Announcing a massive investment in Brooklyn schools, particularly on STEM education and technology initiatives, Borough President Eric Adams was joined by local politicians outside of Gravesend’s David A. Boody Intermediate School, I.S. 228, to announce the more than $26 million in funding.
Set to receive a $570,000 allocation for the construction and outfitting of a state-of-the-art STEM lab, David A. Boody will utilize the facility as part of the South Brooklyn Engineering Pipeline — a new curriculum and teacher training partnership between local elementary, middle and high schools as well as Kingsborough Community College.
“We’re very honored to be chosen [for such] a historic event,” said Principal of Boody Dominick D’Angelo at the Monday, September 26 press conference. “We’re very fortunate for having this leadership. We have great elected officials, we have these awesome students in the house [and] that’s why we’re here today, it’s about the future.”
According to the borough president’s office, the allocation is coming from the BP’s Fiscal Year 2017 funds; the $26 million represents more than half of his capital budget and a doubling of his educational spending from last year.
“I really thank all of you,” Adams said to attendees at the morning conference. “Many of the educators here, you know me from attending your graduations to visiting your schools, you know how I feel about you and I will continue being committed and dedicated. I want to just step aside because my partners in government, we sit down and speak about how to distribute our capital dollars into our educational facilities. It comes from them. We want to be constant contributors to education.”

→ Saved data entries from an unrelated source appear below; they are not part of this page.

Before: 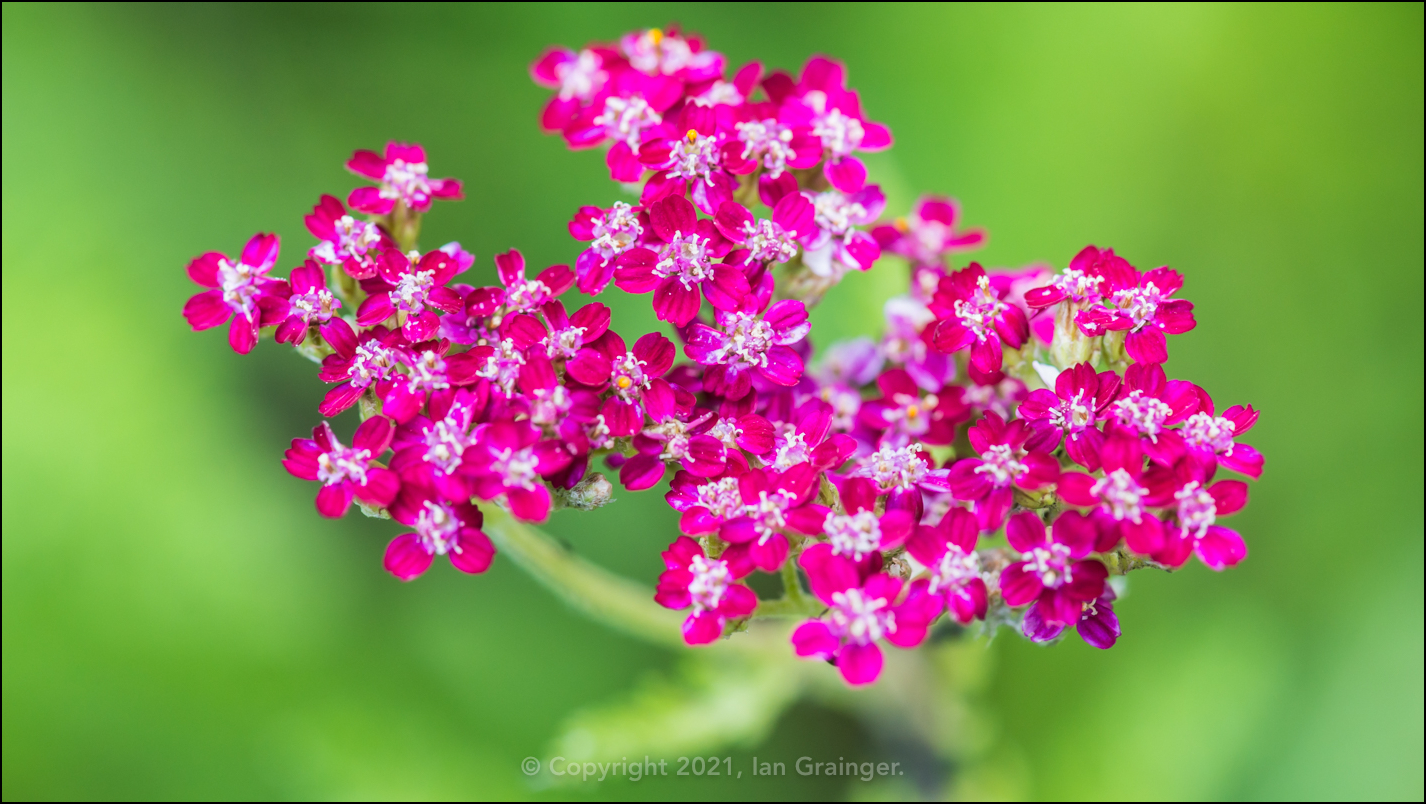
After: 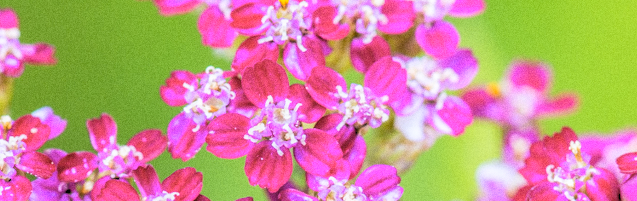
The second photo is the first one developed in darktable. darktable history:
grain: coarseness 0.09 ISO
contrast brightness saturation: contrast 0.01, saturation -0.05
rotate and perspective: automatic cropping off
rgb levels: levels [[0.027, 0.429, 0.996], [0, 0.5, 1], [0, 0.5, 1]]
color calibration: illuminant same as pipeline (D50), adaptation none (bypass), gamut compression 1.72
crop: left 28.64%, top 16.832%, right 26.637%, bottom 58.055%
color contrast: green-magenta contrast 0.85, blue-yellow contrast 1.25, unbound 0
local contrast: detail 110%
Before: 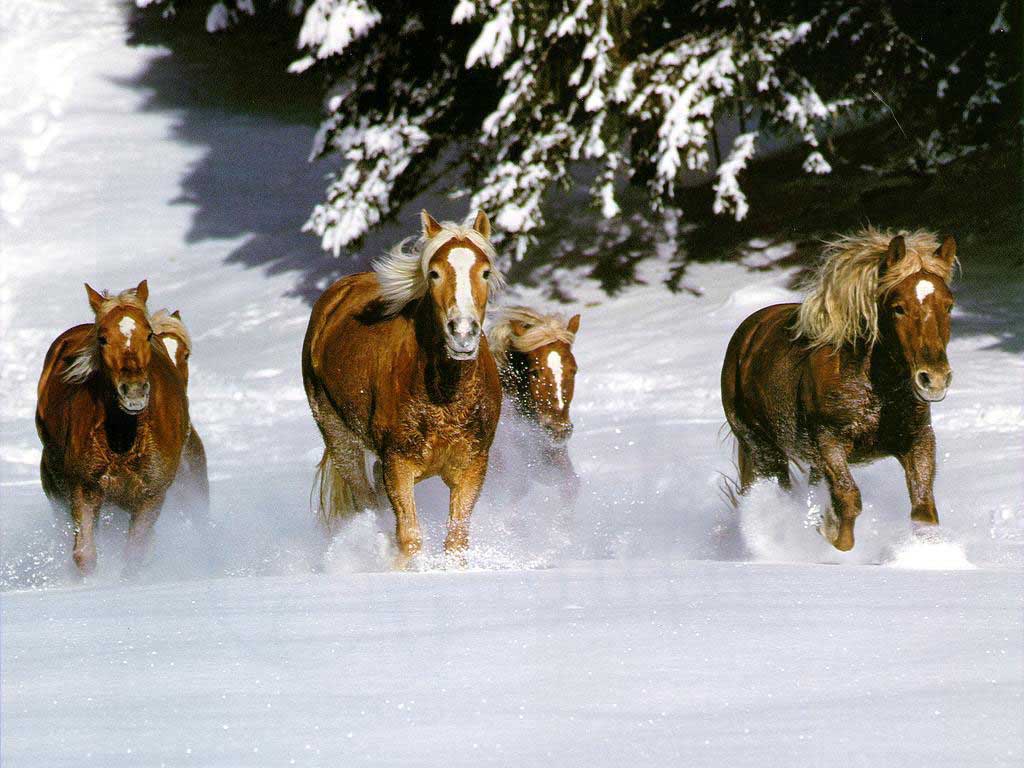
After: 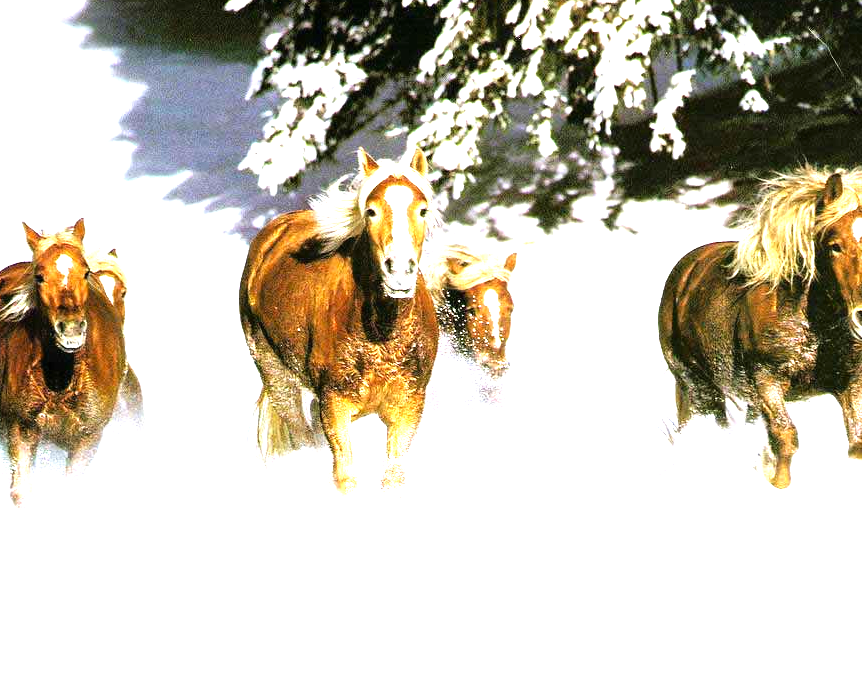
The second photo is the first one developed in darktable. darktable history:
exposure: black level correction 0, exposure 1.278 EV, compensate highlight preservation false
tone equalizer: -8 EV -0.753 EV, -7 EV -0.728 EV, -6 EV -0.638 EV, -5 EV -0.402 EV, -3 EV 0.39 EV, -2 EV 0.6 EV, -1 EV 0.694 EV, +0 EV 0.754 EV
crop: left 6.218%, top 8.085%, right 9.546%, bottom 3.721%
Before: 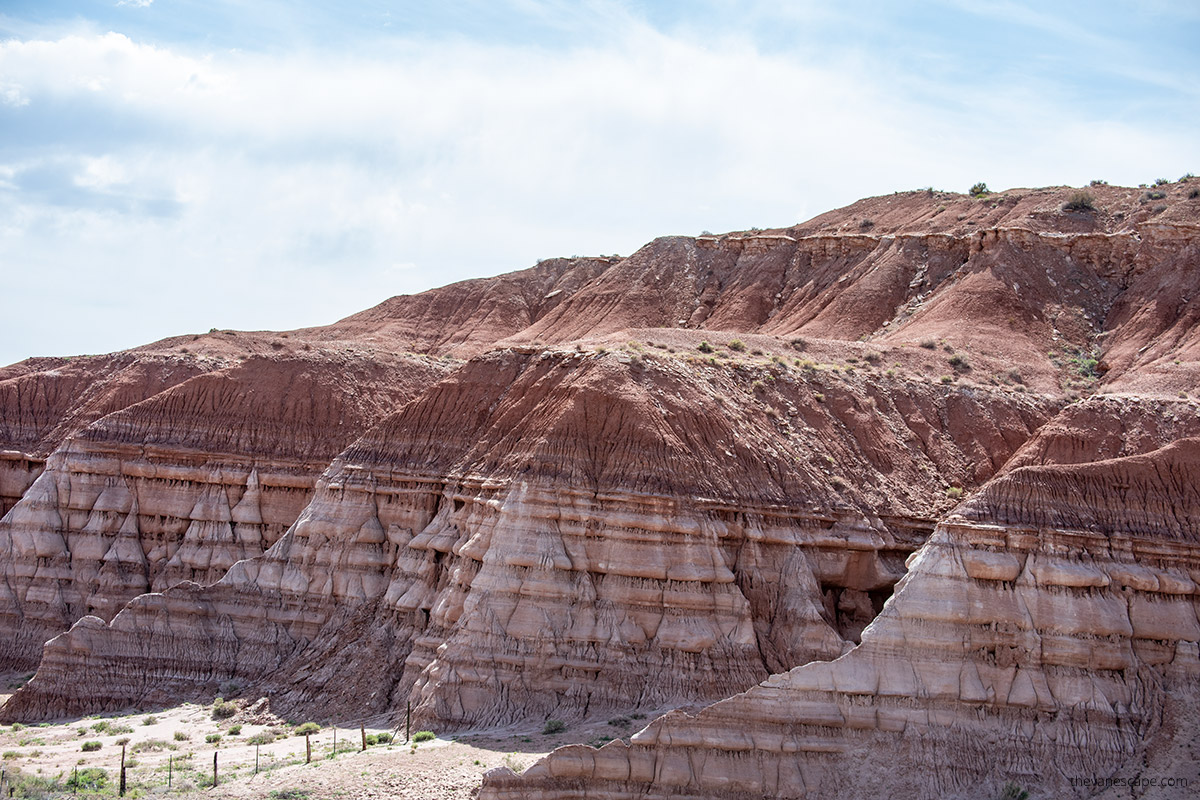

“I am truly emotional,” said Deputy Borough President Diana Reyna. “This is probably one of the single most important times in our nation where, in Brooklyn, we’re prioritizing not just through rhetoric, but investing in the education of our future leaders.”
The outdoor conference, which shut down a portion of Avenue S right in front of the school, also saw Adams present funding recipients with honorary checks with the seal of Brooklyn, as well as an oversized check, made out to “One Brooklyn,” for education.
“Jobs and education are some of the biggest challenges that we face,” said Councilmember Mark Treyger, a former teacher. “So we will continue working with this dynamic borough team and with our dynamic colleagues in the City Council and in the state to make sure that we cover the basics, that our infrastructure is in place, that our staff and our students are entering beautiful 21st century buildings and also experience being exposed to 21st century opportunities.”